The NSW government plans to create a second CBD in western Sydney’s Parramatta in order to deal with the city’s burgeoning growth over coming decades.
The state government has confirmed its intentions to transform Parramatta into Sydney’s second CBD with the release for a long-term metropolitan planning strategy for the future of Australia’s most populous city.
The newly released Plan for Growing Sydney envisages the development of the western part of Sydney into a thriving, secondary metropolitan hub over the next two decades.
The plan sets ambitious targets for growth of the city overall, with the addition of 664,000 new residences and 689,000 new jobs by 2031, and a projected increase in total population to 5.9 million.

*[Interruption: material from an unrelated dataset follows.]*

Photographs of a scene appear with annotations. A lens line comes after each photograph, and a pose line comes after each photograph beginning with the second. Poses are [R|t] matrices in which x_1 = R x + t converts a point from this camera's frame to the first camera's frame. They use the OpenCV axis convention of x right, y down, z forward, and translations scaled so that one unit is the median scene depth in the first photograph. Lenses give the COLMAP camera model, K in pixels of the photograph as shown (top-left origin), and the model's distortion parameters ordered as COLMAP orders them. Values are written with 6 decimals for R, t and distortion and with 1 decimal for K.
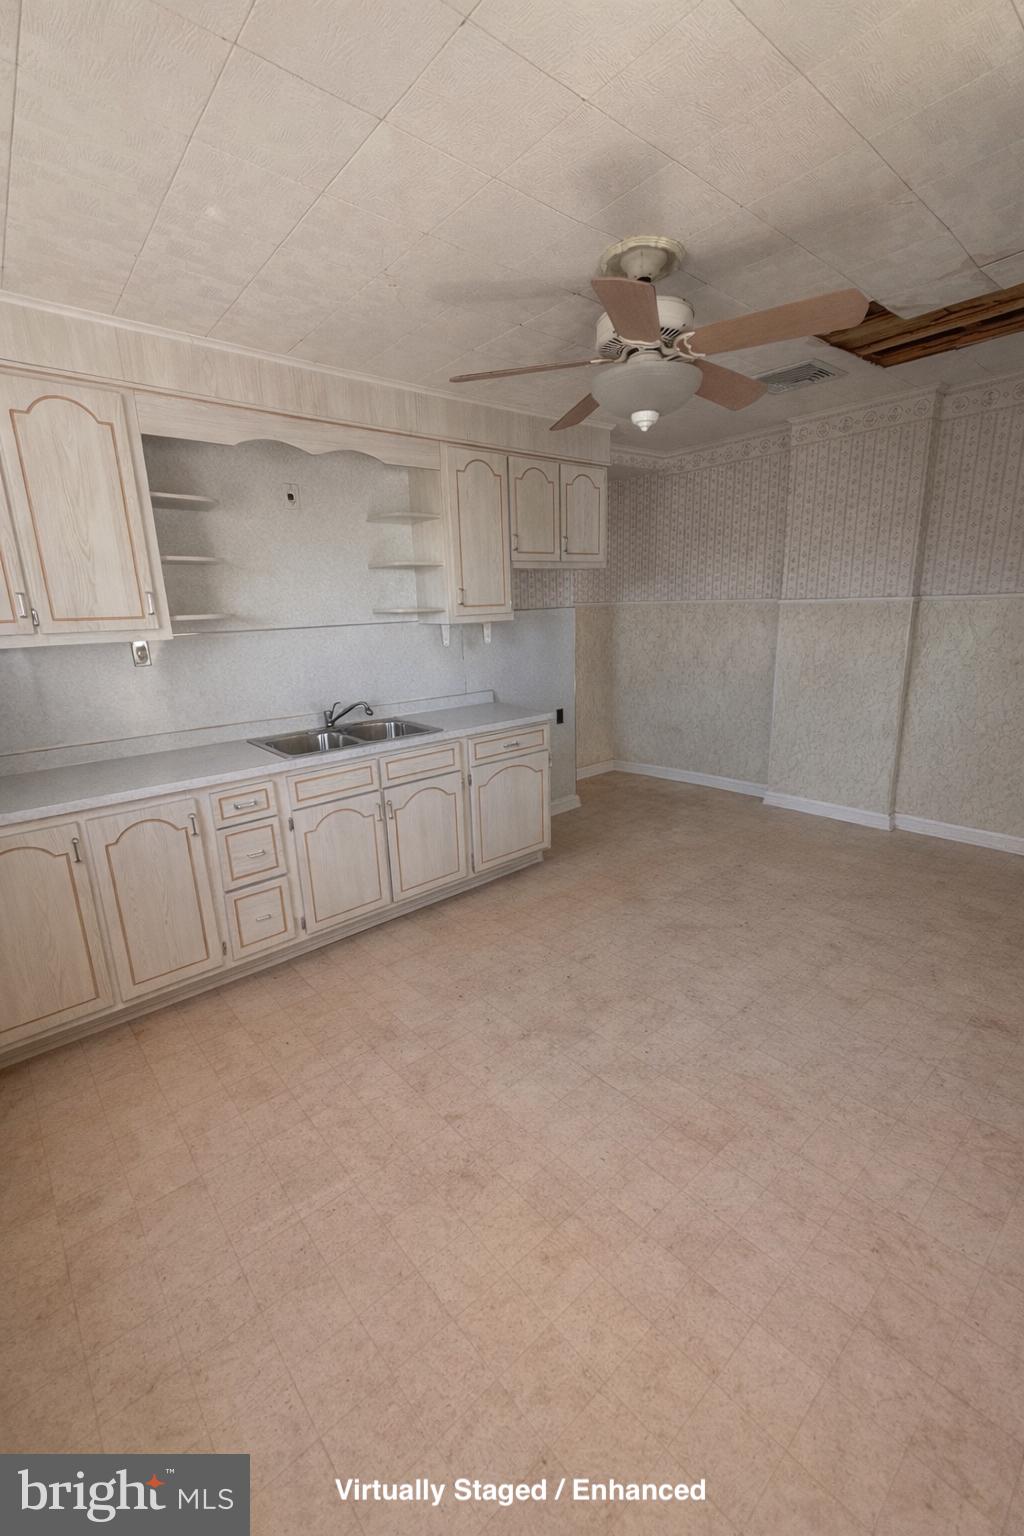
lens RADIAL K [[641.4, 0, 512.0], [0, 641.4, 768.0], [0, 0, 1]] dist [0.014033, -0.000105]
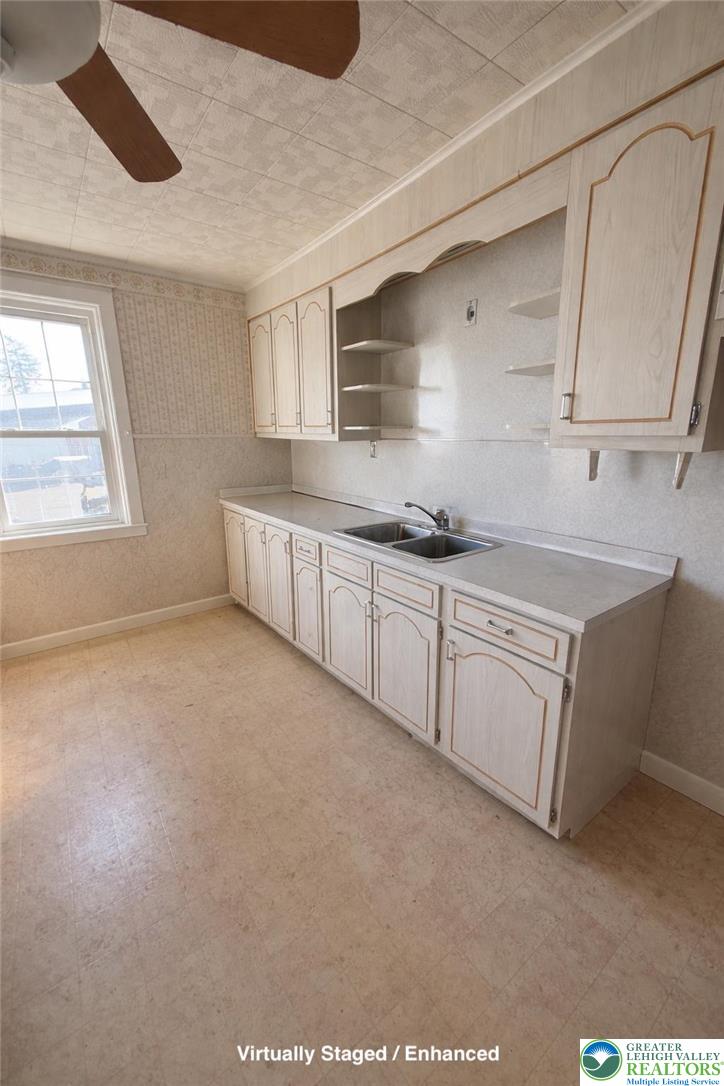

Parramatta will be established as a second CBD for Sydney, while the plan will also create a total of 28 “strategic centres,” which in the west of the city will include Blacktown, Bankstown, Castle Hill, Burwood, Marsden Park and Norwest.
Each of the strategic centres will reconsidered priority areas for jobs, services, housing and retail, and be capable of providing employment to at least 10,000 workers.
The NSW government also envisages the creation of what it refers to as “regional city centres” which will include Penrith, Liverpool and Campbelltown-Macarthur.
Specific details on the western Sydney development strategy nonetheless remain scarce, with the state government planning to release more in-depth information on which areas will be targeted following the next election.
According to Chris Johnson, Urban Taskforce chief executive, the reason for paring down of detail in the current document is to reduce focus on local communities in the lead up to elections. Six draft sub-regional plans will instead be issued the middle of next year.
The Greater Sydney Commission, a new government body whose establishment was announced in the middle of the year, will be responsible for implementation of the development strategy across a total of 41 local government areas.
According to Planning Minister Pru Goward the commission will receive $6.5 million in funding for its establishment over the next six months. The commission will initially act as a ministerial advisory body, before being converted into a legislated body next year.
Goward also took pains to reassure councils that the purpose of the commission would not be to supersede local government, but that it would instead be “absolutely focused” on cooperation.